C’è chi per il proprio lavoro farebbe di tutto, perchè lo ama alla follia o perchè rifugiandosi in esso si protegge dalla vita personale fatta di insoddisfazioni e frustrazioni. Altri invece lo vedono come un qualcosa di obbligatorio per arrivare a fine mese e non ci trovano nessuna gioia ma solo una mera routine. Infine c’è un tipo di persona che vede il lavoro come l’apice della propria esistenza, l’unica vero modo per esprimere sè stessa e pertanto, orgogliosa e non curante delle conseguenze, è disposta a compiere ogni tipo di gesto pur di raggiungere un obiettivo.
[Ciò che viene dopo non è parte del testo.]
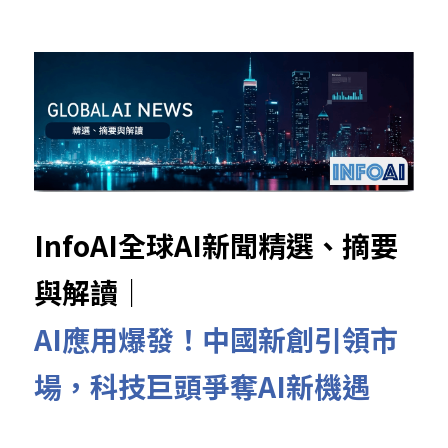
InfoAI全球AI新聞精選、摘要
與解讀｜
AI應用爆發！中國新創引領市
場，科技巨頭爭奪AI新機遇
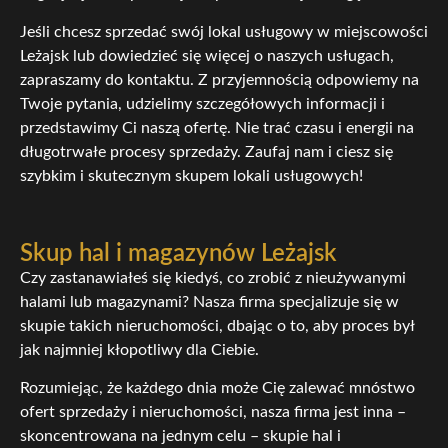
Jeśli chcesz sprzedać swój lokal usługowy w miejscowości
Leżajsk lub dowiedzieć się więcej o naszych usługach,
zapraszamy do kontaktu. Z przyjemnością odpowiemy na
Twoje pytania, udzielimy szczegółowych informacji i
przedstawimy Ci naszą ofertę. Nie trać czasu i energii na
długotrwałe procesy sprzedaży. Zaufaj nam i ciesz się
szybkim i skutecznym skupem lokali usługowych!
Skup hal i magazynów Leżajsk
Czy zastanawiałeś się kiedyś, co zrobić z nieużywanymi
halami lub magazynami? Nasza firma specjalizuje się w
skupie takich nieruchomości, dbając o to, aby proces był
jak najmniej kłopotliwy dla Ciebie.
Rozumiejąc, że każdego dnia może Cię zalewać mnóstwo
ofert sprzedaży i nieruchomości, nasza firma jest inna –
skoncentrowana na jednym celu – skupie hal i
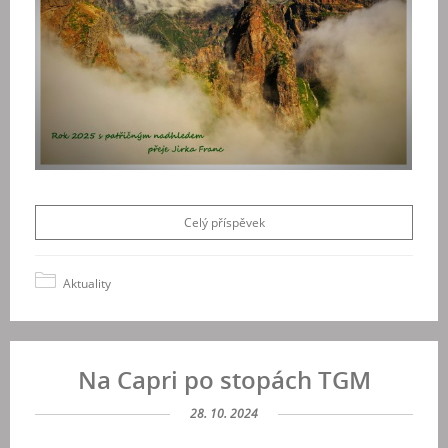
Celý příspěvek
Aktuality
Na Capri po stopách TGM
28. 10. 2024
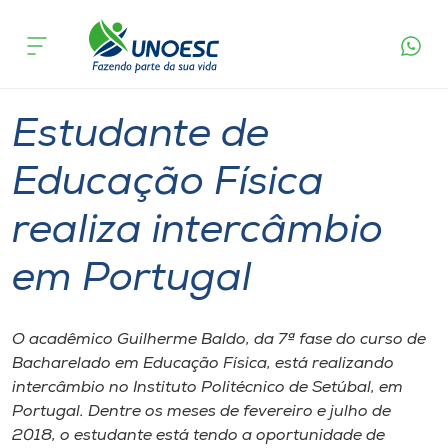
Página
O que
Estudante de Educação Física realiza
inicial
acontece
intercâmbio em Portugal
Cursos
Graduação
International
Videira
Onde estamos
Estudante de
Pesquisa
Educação Física
realiza intercâmbio
Atendimento ao Estudante
em Portugal
Portal de Ensino
O acadêmico Guilherme Baldo, d​a​ 7ª fase do curso ​de
A
Bacharelado e​m​ Educação Física​,​ está realizando
Unoesc
intercâmbio no Instituto Politécnico de Setúbal, em
Portugal. Dentre ​os meses de fevereiro ​e​ julho de
Internacionalização
2018, ​o estudante está tendo a oportunidade de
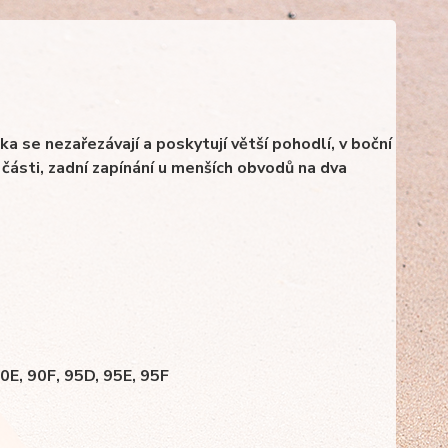
nka se nezařezávají a poskytují větší pohodlí, v boční
 části, zadní zapínání u menších obvodů na dva
90E, 90F, 95D, 95E, 95F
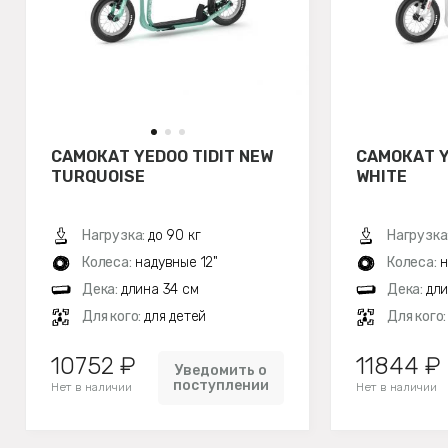
САМОКАТ YEDOO TIDIT NEW
САМОКАТ Y
TURQUOISE
WHITE
Нагрузка:
до 90 кг
Нагрузка
Колеса:
надувные 12"
Колеса:
н
Дека:
длина 34 см
Дека:
дли
Для кого:
для детей
Для кого
10752 ₽
11844 ₽
Уведомить о
поступлении
Нет в наличии
Нет в наличии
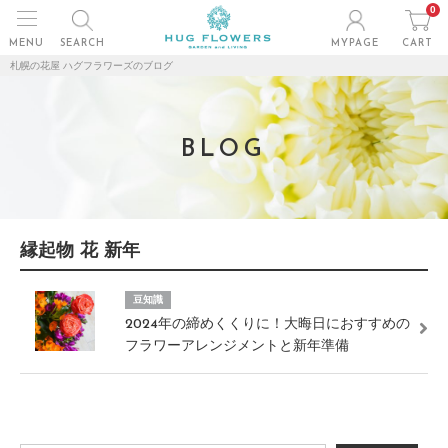
0
MENU
SEARCH
MYPAGE
CART
札幌の花屋 ハグフラワーズのブログ
BLOG
縁起物 花 新年
豆知識
2024年の締めくくりに！大晦日におすすめの
フラワーアレンジメントと新年準備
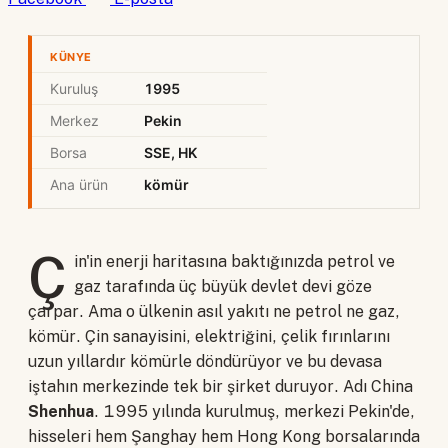
KÜNYE
Kuruluş
1995
Merkez
Pekin
Borsa
SSE, HK
Ana ürün
kömür
Ç
in'in enerji haritasına baktığınızda petrol ve
gaz tarafında üç büyük devlet devi göze
çarpar. Ama o ülkenin asıl yakıtı ne petrol ne gaz,
kömür. Çin sanayisini, elektriğini, çelik fırınlarını
uzun yıllardır kömürle döndürüyor ve bu devasa
iştahın merkezinde tek bir şirket duruyor. Adı China
Shenhua
. 1995 yılında kurulmuş, merkezi Pekin'de,
hisseleri hem Şanghay hem Hong Kong borsalarında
Inutile dire che Carrie Mathison appartiene a quest’ultimo gruppo.
“Iron In The Fire” è l’ennesimo modo che hanno Howard Gordon e Alex Gansa per mostrarci la “dedizione” di Carrie per il suo lavoro. In una sorta di dejà vù che ci riporta con la mente alla 1° stagione dove Carrie agiva nello stesso modo con Brody, ecco che la storia si ripete: stesso modus operandi, stessa protagonista, diverse conseguenze ed effetti collaterali, oltre che “vittima” in questione. Addirittura l’isolamento nell’appartamento di Carrie ha più di qualche punto in comune con quel cottage fronte lago della famiglia Mathison.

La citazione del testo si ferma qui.